Fabergé : la chasse aux œufs inestimables

Quelques-unes des créations ovoïdes signées Fabergé © RTBF
Stéphanie Breuer Journaliste

«Le Temps d’une histoire» consacre le numéro de ce vendredi soir au joaillier Carl Fabergé et ses non moins célèbres créations. À voir sur La Une, à 22h35.

Symbole de luxe et de raffinement, son nom est pour toujours associé aux fameux œufs de Pâques imaginés pour la famille impériale russe. Car c’est bien loin de la France natale de ses ancêtres que Carl Fabergé, dont le destin est intimement lié à celui des Romanov, a donné ses lettres de noblesse à son patronyme. Vendredi soir sur La Une, Patrick Weber dresse le portrait de cet artiste qui a brisé les codes de la joaillerie traditionnelle.

Huguenote, la famille Fabergé est forcée de quitter la France en 1685, après la révocation de l’édit de Nantes par Louis XIV. Elle rejoint les bords de la Baltique, où elle obtient la nationalité russe. Jeune orfèvre ambitieux, Gustave Fabergé s’installe à Saint-Pétersbourg. Bâtie sur le delta de la Néva, la ville impériale est alors un carrefour artistique et culturel qui attire des artisans de toute l’Europe.

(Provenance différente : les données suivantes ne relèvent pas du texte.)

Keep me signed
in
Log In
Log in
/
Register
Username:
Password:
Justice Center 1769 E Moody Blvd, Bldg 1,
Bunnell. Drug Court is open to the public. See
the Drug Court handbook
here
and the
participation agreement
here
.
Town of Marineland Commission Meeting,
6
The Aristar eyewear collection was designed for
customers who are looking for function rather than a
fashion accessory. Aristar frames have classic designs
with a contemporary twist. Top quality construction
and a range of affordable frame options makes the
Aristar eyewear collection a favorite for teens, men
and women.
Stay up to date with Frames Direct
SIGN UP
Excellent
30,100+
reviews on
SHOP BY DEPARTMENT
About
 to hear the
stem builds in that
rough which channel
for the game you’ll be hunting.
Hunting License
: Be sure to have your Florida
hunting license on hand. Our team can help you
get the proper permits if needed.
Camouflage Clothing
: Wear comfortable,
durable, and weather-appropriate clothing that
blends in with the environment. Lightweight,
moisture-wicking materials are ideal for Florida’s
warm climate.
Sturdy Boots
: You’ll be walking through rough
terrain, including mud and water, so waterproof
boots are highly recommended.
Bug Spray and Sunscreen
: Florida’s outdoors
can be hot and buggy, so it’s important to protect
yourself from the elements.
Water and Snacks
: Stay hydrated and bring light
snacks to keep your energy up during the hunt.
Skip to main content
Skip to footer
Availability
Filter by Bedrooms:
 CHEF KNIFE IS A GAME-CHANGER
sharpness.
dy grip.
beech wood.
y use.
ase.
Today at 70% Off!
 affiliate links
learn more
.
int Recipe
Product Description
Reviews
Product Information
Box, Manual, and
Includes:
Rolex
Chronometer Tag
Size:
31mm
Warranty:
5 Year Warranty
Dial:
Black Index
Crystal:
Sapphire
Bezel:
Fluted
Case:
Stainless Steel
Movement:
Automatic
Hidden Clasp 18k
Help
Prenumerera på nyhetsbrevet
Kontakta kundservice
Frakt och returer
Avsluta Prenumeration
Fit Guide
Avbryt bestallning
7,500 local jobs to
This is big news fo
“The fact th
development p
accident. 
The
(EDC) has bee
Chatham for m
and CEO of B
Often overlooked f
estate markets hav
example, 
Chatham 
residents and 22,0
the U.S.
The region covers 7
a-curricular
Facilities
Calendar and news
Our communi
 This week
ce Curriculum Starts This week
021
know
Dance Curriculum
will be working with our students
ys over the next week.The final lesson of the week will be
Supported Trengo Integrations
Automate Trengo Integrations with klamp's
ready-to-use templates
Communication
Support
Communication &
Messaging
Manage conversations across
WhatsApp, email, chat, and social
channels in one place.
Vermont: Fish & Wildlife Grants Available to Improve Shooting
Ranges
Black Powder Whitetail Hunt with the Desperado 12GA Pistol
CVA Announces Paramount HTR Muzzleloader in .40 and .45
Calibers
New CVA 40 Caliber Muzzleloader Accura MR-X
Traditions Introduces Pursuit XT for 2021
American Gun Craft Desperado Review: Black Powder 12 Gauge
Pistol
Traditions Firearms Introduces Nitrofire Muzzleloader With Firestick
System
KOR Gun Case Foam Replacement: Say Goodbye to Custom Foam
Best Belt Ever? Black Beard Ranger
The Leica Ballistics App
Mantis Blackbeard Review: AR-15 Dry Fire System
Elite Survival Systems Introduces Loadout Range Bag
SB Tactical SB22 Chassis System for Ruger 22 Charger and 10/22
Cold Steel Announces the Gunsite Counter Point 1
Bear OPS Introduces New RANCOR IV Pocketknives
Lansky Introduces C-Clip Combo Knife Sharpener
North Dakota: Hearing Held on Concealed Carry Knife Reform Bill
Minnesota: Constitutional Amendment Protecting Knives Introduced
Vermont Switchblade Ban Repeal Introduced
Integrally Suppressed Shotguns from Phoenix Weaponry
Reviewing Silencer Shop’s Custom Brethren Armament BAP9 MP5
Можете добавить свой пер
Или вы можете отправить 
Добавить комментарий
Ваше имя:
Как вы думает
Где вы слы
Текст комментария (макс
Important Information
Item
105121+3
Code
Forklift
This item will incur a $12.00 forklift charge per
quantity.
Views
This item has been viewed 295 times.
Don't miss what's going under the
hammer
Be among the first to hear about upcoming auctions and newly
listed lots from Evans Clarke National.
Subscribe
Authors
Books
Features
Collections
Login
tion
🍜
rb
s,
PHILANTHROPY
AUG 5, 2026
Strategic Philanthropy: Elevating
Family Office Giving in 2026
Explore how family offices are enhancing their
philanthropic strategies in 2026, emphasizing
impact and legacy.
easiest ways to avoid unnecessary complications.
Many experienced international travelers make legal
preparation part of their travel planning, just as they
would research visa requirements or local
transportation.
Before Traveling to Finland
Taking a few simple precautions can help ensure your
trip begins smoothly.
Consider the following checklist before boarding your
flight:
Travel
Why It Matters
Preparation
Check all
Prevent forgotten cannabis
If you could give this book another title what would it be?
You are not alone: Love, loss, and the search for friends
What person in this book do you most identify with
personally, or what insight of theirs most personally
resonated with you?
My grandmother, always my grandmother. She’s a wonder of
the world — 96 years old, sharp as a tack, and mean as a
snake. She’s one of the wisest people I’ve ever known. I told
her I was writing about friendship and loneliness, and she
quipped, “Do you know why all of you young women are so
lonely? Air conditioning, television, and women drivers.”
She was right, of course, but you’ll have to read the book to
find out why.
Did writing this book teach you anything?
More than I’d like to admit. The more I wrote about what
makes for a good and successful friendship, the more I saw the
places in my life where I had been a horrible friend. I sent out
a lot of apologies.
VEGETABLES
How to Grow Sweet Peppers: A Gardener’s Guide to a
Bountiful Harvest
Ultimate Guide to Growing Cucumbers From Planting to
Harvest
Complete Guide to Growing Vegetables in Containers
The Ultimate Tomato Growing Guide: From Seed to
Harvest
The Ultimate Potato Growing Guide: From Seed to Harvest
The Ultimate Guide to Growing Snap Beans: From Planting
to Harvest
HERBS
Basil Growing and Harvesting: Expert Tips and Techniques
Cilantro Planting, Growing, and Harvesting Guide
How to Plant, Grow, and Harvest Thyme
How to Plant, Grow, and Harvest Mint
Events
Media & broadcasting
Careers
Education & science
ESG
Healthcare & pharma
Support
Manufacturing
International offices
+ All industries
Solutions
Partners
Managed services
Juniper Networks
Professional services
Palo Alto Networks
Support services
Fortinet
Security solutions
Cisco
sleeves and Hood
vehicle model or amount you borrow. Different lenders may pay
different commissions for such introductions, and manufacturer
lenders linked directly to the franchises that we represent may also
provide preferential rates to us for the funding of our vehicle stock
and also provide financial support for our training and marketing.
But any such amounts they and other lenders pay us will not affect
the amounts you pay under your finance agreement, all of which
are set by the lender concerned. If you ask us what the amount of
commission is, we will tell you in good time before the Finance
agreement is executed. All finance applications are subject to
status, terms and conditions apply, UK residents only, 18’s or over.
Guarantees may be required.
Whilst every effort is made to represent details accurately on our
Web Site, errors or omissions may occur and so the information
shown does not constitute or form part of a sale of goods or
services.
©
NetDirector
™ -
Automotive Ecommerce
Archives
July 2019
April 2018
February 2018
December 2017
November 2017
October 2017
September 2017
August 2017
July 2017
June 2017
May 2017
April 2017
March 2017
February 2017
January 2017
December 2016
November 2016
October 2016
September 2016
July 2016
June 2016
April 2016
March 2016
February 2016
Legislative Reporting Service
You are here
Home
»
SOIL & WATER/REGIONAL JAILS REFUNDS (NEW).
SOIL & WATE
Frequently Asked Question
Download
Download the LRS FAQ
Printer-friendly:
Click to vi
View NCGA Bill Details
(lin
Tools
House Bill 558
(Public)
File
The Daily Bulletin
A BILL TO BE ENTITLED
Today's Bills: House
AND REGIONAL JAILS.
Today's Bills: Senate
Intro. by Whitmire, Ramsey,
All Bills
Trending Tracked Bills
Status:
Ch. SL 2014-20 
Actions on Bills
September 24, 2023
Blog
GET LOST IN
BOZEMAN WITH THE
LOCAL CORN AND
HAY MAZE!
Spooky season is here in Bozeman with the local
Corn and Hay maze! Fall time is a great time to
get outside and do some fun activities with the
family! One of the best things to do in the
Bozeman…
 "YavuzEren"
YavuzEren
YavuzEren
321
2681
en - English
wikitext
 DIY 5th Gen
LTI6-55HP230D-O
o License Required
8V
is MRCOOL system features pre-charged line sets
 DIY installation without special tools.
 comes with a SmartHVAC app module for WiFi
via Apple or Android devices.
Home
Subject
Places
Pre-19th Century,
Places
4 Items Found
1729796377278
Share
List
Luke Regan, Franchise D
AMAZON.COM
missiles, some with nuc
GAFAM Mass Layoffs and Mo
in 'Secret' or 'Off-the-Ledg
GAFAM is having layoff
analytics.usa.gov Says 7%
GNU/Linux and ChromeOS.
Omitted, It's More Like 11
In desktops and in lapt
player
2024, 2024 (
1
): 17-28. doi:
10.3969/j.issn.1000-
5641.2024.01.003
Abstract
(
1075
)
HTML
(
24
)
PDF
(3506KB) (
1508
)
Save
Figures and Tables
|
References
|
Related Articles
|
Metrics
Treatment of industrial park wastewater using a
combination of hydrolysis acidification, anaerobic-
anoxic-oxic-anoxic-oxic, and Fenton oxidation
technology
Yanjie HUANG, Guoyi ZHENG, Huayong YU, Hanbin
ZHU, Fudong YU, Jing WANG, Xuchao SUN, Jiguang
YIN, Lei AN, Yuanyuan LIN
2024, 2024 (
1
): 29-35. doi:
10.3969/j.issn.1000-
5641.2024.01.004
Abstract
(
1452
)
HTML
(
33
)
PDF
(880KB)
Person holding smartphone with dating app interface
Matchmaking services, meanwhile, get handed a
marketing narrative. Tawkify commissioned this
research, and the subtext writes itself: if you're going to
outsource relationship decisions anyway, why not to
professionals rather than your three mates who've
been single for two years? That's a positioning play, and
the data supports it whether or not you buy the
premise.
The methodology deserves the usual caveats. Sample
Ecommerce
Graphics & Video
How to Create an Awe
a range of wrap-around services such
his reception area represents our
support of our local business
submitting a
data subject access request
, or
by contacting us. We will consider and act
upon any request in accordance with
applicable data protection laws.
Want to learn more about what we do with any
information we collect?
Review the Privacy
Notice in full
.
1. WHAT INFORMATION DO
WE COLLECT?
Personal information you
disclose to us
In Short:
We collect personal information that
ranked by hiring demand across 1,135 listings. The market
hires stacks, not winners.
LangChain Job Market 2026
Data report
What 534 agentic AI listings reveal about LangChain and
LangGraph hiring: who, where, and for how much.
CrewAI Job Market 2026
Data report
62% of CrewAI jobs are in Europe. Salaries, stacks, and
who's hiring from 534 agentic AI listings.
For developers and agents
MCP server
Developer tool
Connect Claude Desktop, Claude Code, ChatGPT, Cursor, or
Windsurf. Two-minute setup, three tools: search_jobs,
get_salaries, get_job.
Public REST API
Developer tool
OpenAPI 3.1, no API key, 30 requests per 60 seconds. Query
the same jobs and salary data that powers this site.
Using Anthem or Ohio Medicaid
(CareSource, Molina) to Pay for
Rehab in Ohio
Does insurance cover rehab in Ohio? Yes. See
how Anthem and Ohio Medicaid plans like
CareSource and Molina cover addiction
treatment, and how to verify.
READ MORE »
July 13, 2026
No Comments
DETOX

C’est là, à quelques pas du palais d’Hiver des Romanov, que naît, le 30 mai 1846, son fils, le jeune Carl Fabergé (Peter Karl dans sa version russe). À 15 ans, ce dernier part pour un voyage initiatique à travers l’Europe et se forme dans les plus grands musées et bijouteries de l’époque. 

Entreprise familiale

Dix ans plus tard, Carl Fabergé prend les rênes de l’entreprise que son père, retraité, lui a laissée. Son travail est rapidement remarqué par le tsar Alexandre III. «Ce géant barbu, capable de plier un rouble entre ses doigts, est aussi un mécène, amoureux des arts et client de la maison Fabergé, qu’il fait entrer dans le cercle réduit des bijoutiers d’envergure internationale», écrit Caroline Charron dans «Fabergé, l’orfèvre des tsars» (Historia).

Mais Carl bénéficie aussi d’un autre «atout déterminant» en la personne de son jeune frère Agathon. Les qualités des deux hommes se complètent : l’aîné est un entrepreneur visionnaire et le cadet un talentueux dessinateur. Ensemble, ils vont bouleverser le marché de la joaillerie.

Tradition pascale

Carl souffle au Tsar l’idée d’un présent pour son épouse Maria Feodorovna, afin de renouer avec la tradition de s’échanger des œufs précieux pour Pâques, fête la plus importante du calendrier orthodoxe. En 1885, après un an de travail, il présente son «œuf à la poule» : un œuf en or, recouvert d’une couche d’émail blanc mat, renfermant plusieurs surprises, dont une poule aux yeux incrustés de rubis. L’impératrice est si heureuse de son cadeau que le tsar informe Fabergé qu’il devra, chaque année, en fournir un différent.

Au total, plus de cinquante œufs impériaux, toujours plus travaillés et complexes, sortiront des ateliers. Car, après la mort d’Alexandre III en 1894, son fils, le tsar Nicolas II, perpétue et amplifie la tradition, en offrant des œufs à son épouse et à sa mère. Devenu le joaillier des tsars, «Carl participe, à travers ses créations, aux voyages, commémorations, fêtes officielles ou personnelles des Romanov», poursuit Caroline Charron. «Son travail conquiert le monde entier. Au tournant du siècle, la maison Fabergé est prisée des têtes couronnées d’Europe ou d’Inde ; aussi bien l’empereur de Chine que les milliardaires américains font des razzias dans la boutique pétersbourgeoise.»

Mais le vent finit par tourner et, en 1917, la Révolution éclate. Les Romanov sont exécutés et la maison Fabergé est fermée par les bolcheviks. Déguisé en cocher, Carl fuit en Suisse, où il s’éteint en 1920, avant d’être inhumé dans la France que ses ancêtres avaient quittée plus de deux siècles auparavant.